2.実務研修(講義)(13:00~14:30)
「動脈硬化と食環境~油脂・食品成分の役割~」
講師:東洋大学食環境科学部健康栄養学科
教授 近藤 和雄 先生

・日本人の平均寿命は男性81.25歳、女性87.32歳
と群を抜いて高い
・一方で、虚血性心疾患の死亡率も世界一位である
・動脈硬化の危険因子には管理できるものとできないものがある管理・改善できないもの :年齢、性別、遺伝的要因管理・改善できるもの:脂質異常症、高血圧、糖尿病、喫煙、ストレス、運動不足
・脂肪摂取量と血清コレステロールには相関性がある。

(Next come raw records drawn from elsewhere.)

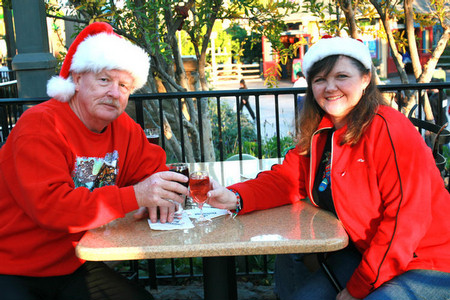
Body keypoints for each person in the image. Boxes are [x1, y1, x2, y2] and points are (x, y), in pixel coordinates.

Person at [207, 36, 450, 300]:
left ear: (366, 79)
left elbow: (405, 223)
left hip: (428, 259)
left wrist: (357, 289)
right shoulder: (323, 133)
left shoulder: (390, 128)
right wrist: (235, 196)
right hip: (368, 254)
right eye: (320, 79)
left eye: (341, 76)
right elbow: (287, 179)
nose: (330, 87)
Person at [0, 22, 189, 300]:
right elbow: (52, 208)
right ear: (76, 79)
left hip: (76, 264)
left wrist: (163, 198)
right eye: (104, 80)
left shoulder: (124, 128)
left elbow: (152, 174)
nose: (114, 93)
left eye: (123, 85)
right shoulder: (40, 125)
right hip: (14, 267)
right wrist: (135, 197)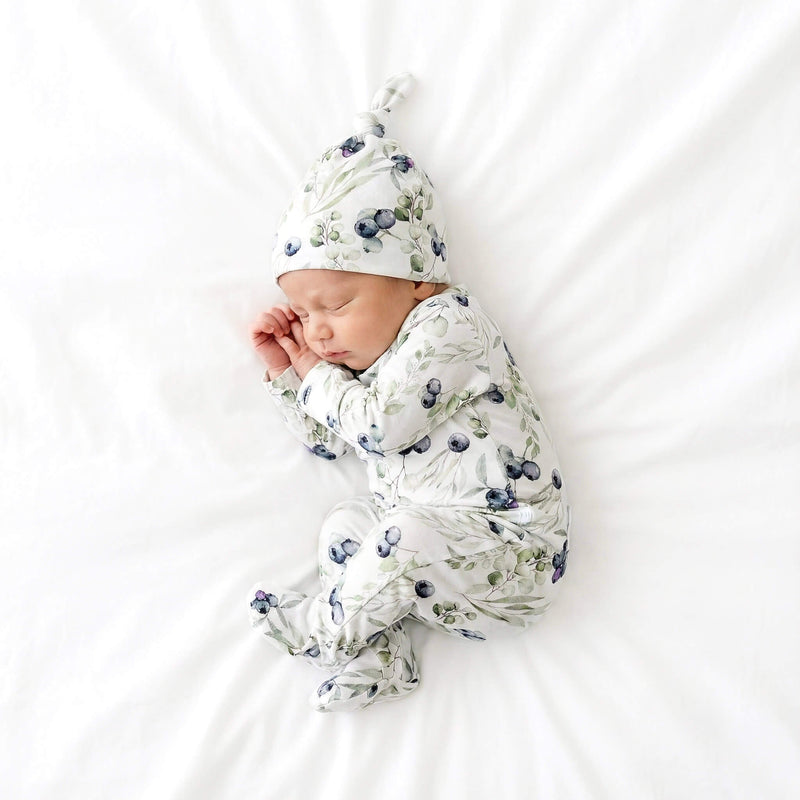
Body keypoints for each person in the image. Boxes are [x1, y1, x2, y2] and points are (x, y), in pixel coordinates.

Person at [248, 73, 570, 712]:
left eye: (335, 303)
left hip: (508, 554)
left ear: (416, 279)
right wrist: (288, 372)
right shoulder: (370, 364)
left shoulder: (447, 327)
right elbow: (326, 440)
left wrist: (317, 373)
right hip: (428, 552)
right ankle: (381, 658)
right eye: (302, 312)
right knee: (349, 524)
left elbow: (375, 428)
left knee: (407, 538)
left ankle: (326, 633)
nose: (317, 327)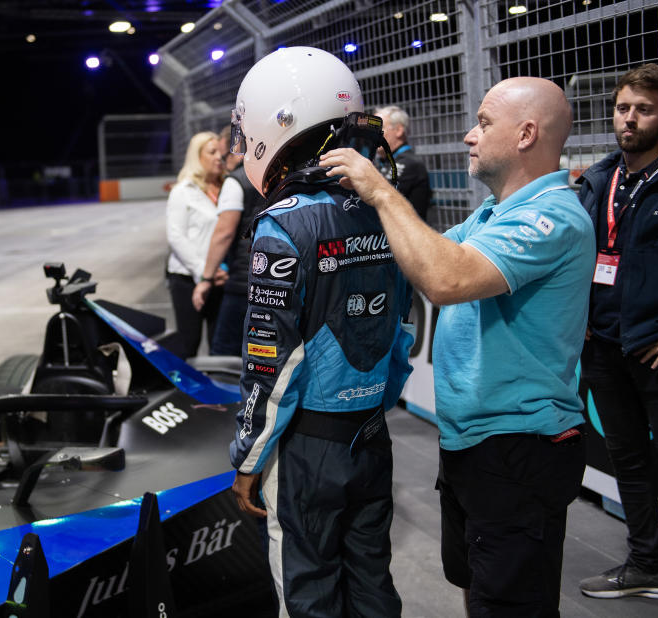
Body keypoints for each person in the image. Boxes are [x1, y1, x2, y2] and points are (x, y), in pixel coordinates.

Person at [320, 76, 595, 616]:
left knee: (511, 603)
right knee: (478, 584)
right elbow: (426, 254)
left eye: (484, 123)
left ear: (525, 134)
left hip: (519, 444)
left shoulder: (553, 216)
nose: (470, 135)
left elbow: (445, 278)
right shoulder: (494, 213)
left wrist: (379, 190)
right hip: (474, 440)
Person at [227, 47, 415, 617]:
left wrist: (248, 457)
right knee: (372, 583)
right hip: (371, 436)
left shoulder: (282, 225)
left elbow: (269, 362)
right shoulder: (386, 209)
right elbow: (400, 340)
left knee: (308, 594)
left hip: (307, 448)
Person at [576, 63, 658, 600]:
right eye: (623, 108)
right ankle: (646, 563)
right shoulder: (598, 179)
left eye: (644, 109)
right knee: (628, 460)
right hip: (605, 346)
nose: (630, 118)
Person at [191, 126, 265, 356]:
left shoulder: (236, 181)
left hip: (242, 282)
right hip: (273, 278)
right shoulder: (272, 174)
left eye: (222, 153)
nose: (220, 160)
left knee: (224, 351)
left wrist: (206, 278)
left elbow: (224, 233)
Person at [166, 131, 225, 359]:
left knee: (218, 344)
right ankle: (184, 394)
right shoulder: (183, 191)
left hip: (220, 279)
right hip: (187, 279)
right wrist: (204, 272)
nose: (219, 156)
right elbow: (176, 237)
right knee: (188, 345)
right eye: (212, 152)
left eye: (220, 151)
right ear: (196, 157)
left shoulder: (227, 188)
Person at [374, 105, 433, 220]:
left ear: (399, 130)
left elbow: (380, 196)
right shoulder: (381, 161)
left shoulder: (411, 163)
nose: (373, 134)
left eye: (379, 128)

油脂摂取量の年次変化を見ると、見える油(植物油、マーガリン等)は横ばいであるが、見えない油(肉類、魚類、穀類、卵等)は増加しており、1日に食べる油の8割近くは見えない油から摂取している。
・植物ステロールにはコレステロール上昇抑制作用がある
・脂質異常症の食事療法は、一般的な日本食で概ね賄える
・活性酵素に対して戦う食品中の主な抗酸化物
*トコフェロール(ビタミンE)
*アスコルビン酸(ビタミンC)
*カロテノイド
*ポリフェノール
*コーヒー酸誘導体
*セサミノール
(主な食品として、赤ワインや抹茶・コーヒー・ココア・玉ねぎ・リンゴ)

3.実務研修(講義)(14:40~16:10)
「福祉施設における栄養ケアマネジメントの実際」
講師:日本栄養士会福祉担当理事
社会福祉法人いわき福音協会つばさA型
管理栄養士 加藤 すみ子 先生

・超高齢化を迎える日本では国の政策として2040年を展望とした社会保障・働き方改革、健康寿命の更なる延伸が掲げられた
・この政策で管理栄養士に求められていることは多く、地域包括ケアシステムにおいて通いの場や配食産業など、食に関するニーズが高まっている
・栄養ケアマネジメントとは、対象者の栄養状態を判定し、改善すべき栄養上の問題を解決するために、個々人に最適な栄養ケアを行い、その業務遂行上の機能や方法、さらに効果的に行うためのシステムをいう
・日本栄養士会では食に対するニーズに対応できるよう、定期的な基礎研修が必要であり、栄養ケアマネジメント研修のシステム構築を2020年より実施予定である。